Brano mostrato:
Nel momento in cui avrà queste pagine sotto gli occhi, il lettore o la lettrice di "Reset" saprà già molte più cose di chi scrive: ad esempio sulla piega presa dalla guerra della Nato contro la Jugoslavia, oppure sulle conseguenze del fallito referendum abrogativo della quota proporzionale, nonché sulle prospettive di tenuta del governo D’Alema; sarà quindi in grado di valutare appieno se lo sforzo qui compiuto per superare gli avvenimenti quotidiani e contingenti e cercare di cogliere la prospettiva di medio e lungo termine ha avuto successo.

Come già sottolineato da alcuni commentatori, in particolare Sergio Romano - sempre acuto e lungimirante - vi è un legame assai stretto fra i tre avvenimenti, ampiamente dimostrabile: anticipando le conclusioni, si deve dire che l’Italia sta giocando una partita determinante per il suo futuro, al termine della quale si potrà probabilmente vedere se avevano ragione il corrispondente dell’"Economist" e commentatori di valore alterno come Brzezinski e Luttwak, tutti concordi nel sottolineare l’eterna inaffidabilità del nostro paese, oppure coloro che, come il sottoscritto, ritengono giunto il tempo di una maturazione complessiva e di una crescita del suo profilo internazionale.

Dati forniti:
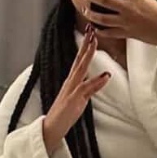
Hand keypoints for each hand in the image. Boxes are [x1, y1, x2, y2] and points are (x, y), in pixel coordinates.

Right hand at [41, 27, 109, 155]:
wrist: (50, 129)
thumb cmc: (65, 114)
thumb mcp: (81, 98)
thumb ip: (91, 86)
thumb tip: (104, 76)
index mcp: (72, 81)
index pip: (80, 60)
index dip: (86, 46)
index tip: (91, 33)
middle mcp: (70, 82)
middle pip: (79, 59)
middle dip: (86, 43)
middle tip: (92, 29)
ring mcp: (71, 90)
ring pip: (81, 69)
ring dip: (88, 55)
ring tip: (95, 42)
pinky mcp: (73, 101)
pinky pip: (86, 89)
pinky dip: (96, 81)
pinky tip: (106, 75)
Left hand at [84, 0, 156, 57]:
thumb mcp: (147, 0)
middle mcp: (129, 8)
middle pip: (105, 0)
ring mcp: (127, 22)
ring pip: (102, 18)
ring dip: (91, 14)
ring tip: (85, 11)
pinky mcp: (127, 33)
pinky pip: (109, 32)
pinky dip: (100, 31)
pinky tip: (95, 28)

Compito A:
Traduci in inglese questa frase del brano mostrato: «Nel momento in cui avrà queste pagine sotto gli occhi, il lettore o la lettrice di "Reset" saprà già molte più cose di chi scrive: ad esempio sulla piega presa dalla guerra della Nato contro la Jugoslavia, oppure sulle conseguenze del fallito referendum abrogativo della quota proporzionale, nonché sulle prospettive di tenuta del governo D’Alema; sarà quindi in grado di valutare appieno se lo sforzo qui compiuto per superare gli avvenimenti quotidiani e contingenti e cercare di cogliere la prospettiva di medio e lungo termine ha avuto successo.»
Compito B:
Ricopia dal brano mostrato tutto il testo che va da "Nel momento in" giù fino a "ha avuto successo.".

Risultato A:
By the time these pages are before their eyes, the reader of "Reset", whether man or woman, will already know much more than the writer: for example, about the turn taken by NATO's war against Yugoslavia, or about the consequences of the failed abrogative referendum on the proportional quota, as well as about the prospects of the D'Alema government holding together; they will therefore be able to fully judge whether the effort made here to move beyond daily and contingent events and to try to grasp the medium- and long-term perspective has succeeded.

Risultato B:
Nel momento in cui avrà queste pagine sotto gli occhi, il lettore o la lettrice di "Reset" saprà già molte più cose di chi scrive: ad esempio sulla piega presa dalla guerra della Nato contro la Jugoslavia, oppure sulle conseguenze del fallito referendum abrogativo della quota proporzionale, nonché sulle prospettive di tenuta del governo D’Alema; sarà quindi in grado di valutare appieno se lo sforzo qui compiuto per superare gli avvenimenti quotidiani e contingenti e cercare di cogliere la prospettiva di medio e lungo termine ha avuto successo.